EXERCISE GOAL: The exercise calls for every entry that follows to be repeated exactly.

Dataset records:
__________________________________________________

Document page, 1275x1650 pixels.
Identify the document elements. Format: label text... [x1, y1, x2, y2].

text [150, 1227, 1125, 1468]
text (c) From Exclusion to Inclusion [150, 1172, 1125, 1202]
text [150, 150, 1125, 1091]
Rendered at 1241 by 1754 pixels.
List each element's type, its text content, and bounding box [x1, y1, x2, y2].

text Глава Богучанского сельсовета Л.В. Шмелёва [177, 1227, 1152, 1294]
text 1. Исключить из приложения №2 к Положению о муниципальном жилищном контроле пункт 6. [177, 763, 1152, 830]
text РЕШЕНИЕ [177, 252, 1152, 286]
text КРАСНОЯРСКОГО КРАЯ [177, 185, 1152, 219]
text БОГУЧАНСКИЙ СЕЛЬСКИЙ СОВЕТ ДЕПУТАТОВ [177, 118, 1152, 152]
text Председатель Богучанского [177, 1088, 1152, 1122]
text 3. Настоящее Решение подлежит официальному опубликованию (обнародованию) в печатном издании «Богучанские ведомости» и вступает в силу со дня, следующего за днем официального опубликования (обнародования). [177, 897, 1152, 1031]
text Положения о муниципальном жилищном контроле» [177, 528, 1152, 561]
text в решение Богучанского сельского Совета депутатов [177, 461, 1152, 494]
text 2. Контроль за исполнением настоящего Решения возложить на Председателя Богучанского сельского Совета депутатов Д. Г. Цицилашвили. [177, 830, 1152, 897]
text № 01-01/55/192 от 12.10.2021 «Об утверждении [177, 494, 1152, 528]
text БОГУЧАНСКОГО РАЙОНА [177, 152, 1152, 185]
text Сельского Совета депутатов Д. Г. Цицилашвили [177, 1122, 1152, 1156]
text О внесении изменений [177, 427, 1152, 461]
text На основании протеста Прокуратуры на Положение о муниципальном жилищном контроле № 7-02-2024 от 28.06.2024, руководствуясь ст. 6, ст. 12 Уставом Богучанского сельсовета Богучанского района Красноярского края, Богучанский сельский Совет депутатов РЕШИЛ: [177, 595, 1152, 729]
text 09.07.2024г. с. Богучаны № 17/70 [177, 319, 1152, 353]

__________________________________________________

WRITTEN REPLY:
Document page, 1275x1650 pixels.
Identify the document elements. Format: label text... [x1, y1, x2, y2].

text [150, 1227, 1125, 1468]
text (c) From Exclusion to Inclusion [150, 1172, 1125, 1202]
text [150, 150, 1125, 1091]
Rendered at 1241 by 1754 pixels.
List each element's type, its text content, and bounding box [x1, y1, x2, y2].

text Глава Богучанского сельсовета Л.В. Шмелёва [177, 1227, 1152, 1294]
text 1. Исключить из приложения №2 к Положению о муниципальном жилищном контроле пункт 6. [177, 763, 1152, 830]
text РЕШЕНИЕ [177, 252, 1152, 286]
text КРАСНОЯРСКОГО КРАЯ [177, 185, 1152, 219]
text БОГУЧАНСКИЙ СЕЛЬСКИЙ СОВЕТ ДЕПУТАТОВ [177, 118, 1152, 152]
text Председатель Богучанского [177, 1088, 1152, 1122]
text 3. Настоящее Решение подлежит официальному опубликованию (обнародованию) в печатном издании «Богучанские ведомости» и вступает в силу со дня, следующего за днем официального опубликования (обнародования). [177, 897, 1152, 1031]
text Положения о муниципальном жилищном контроле» [177, 528, 1152, 561]
text в решение Богучанского сельского Совета депутатов [177, 461, 1152, 494]
text 2. Контроль за исполнением настоящего Решения возложить на Председателя Богучанского сельского Совета депутатов Д. Г. Цицилашвили. [177, 830, 1152, 897]
text № 01-01/55/192 от 12.10.2021 «Об утверждении [177, 494, 1152, 528]
text БОГУЧАНСКОГО РАЙОНА [177, 152, 1152, 185]
text Сельского Совета депутатов Д. Г. Цицилашвили [177, 1122, 1152, 1156]
text О внесении изменений [177, 427, 1152, 461]
text На основании протеста Прокуратуры на Положение о муниципальном жилищном контроле № 7-02-2024 от 28.06.2024, руководствуясь ст. 6, ст. 12 Уставом Богучанского сельсовета Богучанского района Красноярского края, Богучанский сельский Совет депутатов РЕШИЛ: [177, 595, 1152, 729]
text 09.07.2024г. с. Богучаны № 17/70 [177, 319, 1152, 353]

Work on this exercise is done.